For the listing below, report all lines that hold the word "update".
--- Record set Enclosed Below ---
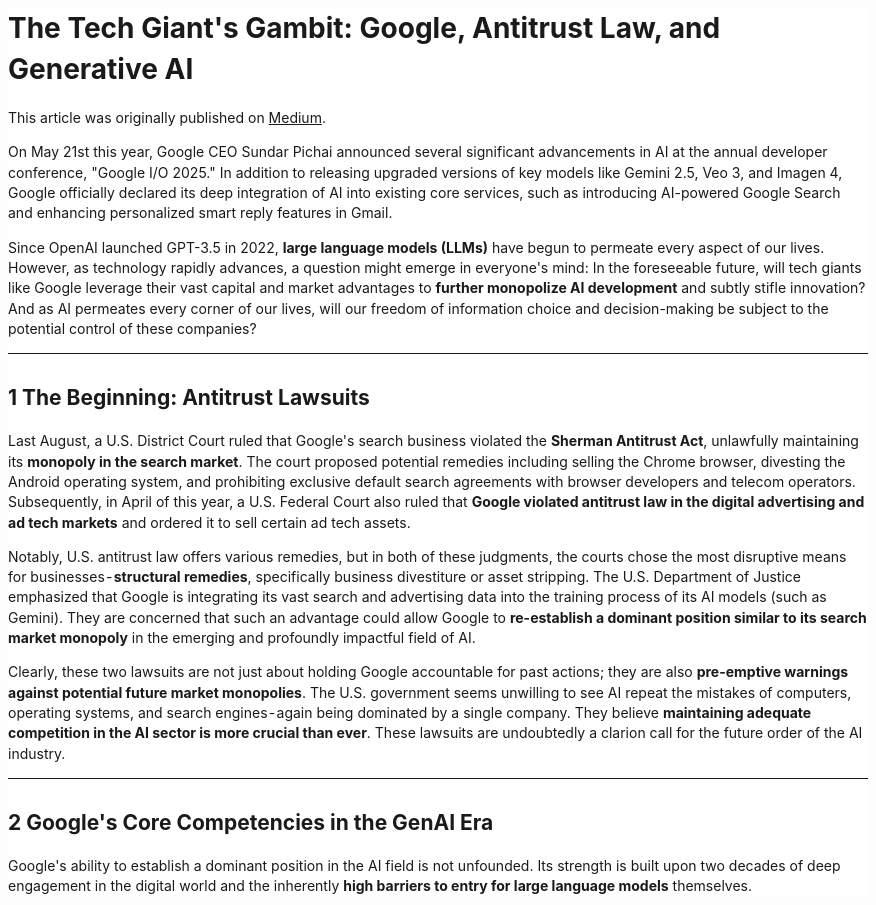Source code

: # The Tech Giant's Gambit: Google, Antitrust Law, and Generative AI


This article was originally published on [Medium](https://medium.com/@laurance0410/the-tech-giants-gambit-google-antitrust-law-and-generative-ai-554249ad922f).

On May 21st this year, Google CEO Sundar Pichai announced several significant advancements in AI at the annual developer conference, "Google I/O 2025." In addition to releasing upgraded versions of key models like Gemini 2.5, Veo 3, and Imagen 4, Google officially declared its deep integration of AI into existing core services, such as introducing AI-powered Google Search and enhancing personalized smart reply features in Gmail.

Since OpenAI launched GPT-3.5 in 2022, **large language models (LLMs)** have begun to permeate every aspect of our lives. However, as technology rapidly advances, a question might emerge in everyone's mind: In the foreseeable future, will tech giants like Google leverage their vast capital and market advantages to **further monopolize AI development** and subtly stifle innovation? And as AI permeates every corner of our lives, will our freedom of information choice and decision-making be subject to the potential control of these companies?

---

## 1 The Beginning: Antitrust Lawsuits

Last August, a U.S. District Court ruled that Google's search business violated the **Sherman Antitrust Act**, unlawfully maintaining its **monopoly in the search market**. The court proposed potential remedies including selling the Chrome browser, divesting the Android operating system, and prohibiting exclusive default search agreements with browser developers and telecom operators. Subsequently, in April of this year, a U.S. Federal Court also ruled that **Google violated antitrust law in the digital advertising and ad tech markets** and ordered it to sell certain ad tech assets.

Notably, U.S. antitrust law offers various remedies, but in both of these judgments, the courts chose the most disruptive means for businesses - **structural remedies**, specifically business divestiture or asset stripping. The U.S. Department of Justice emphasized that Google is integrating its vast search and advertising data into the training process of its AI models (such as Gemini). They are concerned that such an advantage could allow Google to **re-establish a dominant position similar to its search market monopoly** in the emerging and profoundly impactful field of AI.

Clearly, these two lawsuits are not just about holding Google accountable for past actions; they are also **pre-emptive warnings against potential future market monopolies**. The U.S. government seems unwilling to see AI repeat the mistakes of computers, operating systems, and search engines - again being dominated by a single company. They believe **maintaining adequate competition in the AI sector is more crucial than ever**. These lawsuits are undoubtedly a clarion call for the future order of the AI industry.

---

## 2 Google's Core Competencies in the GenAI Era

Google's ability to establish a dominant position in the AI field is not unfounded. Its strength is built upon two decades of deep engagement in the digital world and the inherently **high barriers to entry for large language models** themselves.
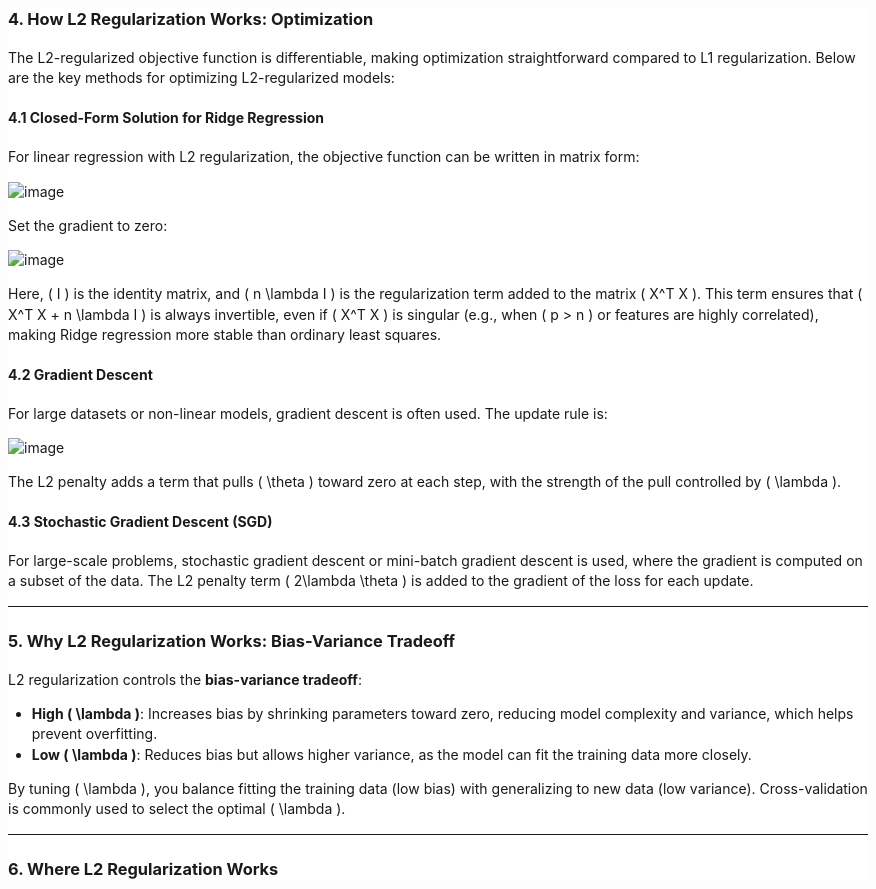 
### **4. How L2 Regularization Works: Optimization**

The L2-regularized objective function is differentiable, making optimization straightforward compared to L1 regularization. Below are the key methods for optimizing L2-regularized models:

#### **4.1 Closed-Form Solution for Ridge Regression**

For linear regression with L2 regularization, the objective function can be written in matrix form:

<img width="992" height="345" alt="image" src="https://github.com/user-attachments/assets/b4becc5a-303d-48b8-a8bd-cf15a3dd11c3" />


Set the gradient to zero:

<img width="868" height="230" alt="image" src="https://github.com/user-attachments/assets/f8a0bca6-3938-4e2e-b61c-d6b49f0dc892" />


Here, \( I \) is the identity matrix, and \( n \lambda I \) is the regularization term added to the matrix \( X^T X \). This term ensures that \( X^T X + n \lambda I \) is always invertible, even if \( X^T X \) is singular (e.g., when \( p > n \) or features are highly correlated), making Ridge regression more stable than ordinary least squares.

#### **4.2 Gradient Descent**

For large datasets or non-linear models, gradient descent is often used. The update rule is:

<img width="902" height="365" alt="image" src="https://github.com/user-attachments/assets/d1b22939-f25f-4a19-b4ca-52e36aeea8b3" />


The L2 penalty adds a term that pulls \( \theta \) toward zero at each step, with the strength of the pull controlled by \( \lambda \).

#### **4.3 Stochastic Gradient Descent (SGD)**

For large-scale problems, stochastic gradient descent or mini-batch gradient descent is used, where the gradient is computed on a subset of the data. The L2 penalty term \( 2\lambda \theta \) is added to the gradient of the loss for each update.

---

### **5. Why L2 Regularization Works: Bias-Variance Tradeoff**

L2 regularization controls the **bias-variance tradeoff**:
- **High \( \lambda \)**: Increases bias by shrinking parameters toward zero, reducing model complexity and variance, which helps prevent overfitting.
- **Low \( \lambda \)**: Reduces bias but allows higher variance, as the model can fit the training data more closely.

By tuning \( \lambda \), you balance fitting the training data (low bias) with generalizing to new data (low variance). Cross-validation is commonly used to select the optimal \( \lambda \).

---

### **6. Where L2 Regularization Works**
--- End of Enclosed Record set ---
=== Written answer ===
For large datasets or non-linear models, gradient descent is often used. The update rule is:
For large-scale problems, stochastic gradient descent or mini-batch gradient descent is used, where the gradient is computed on a subset of the data. The L2 penalty term \( 2\lambda \theta \) is added to the gradient of the loss for each update.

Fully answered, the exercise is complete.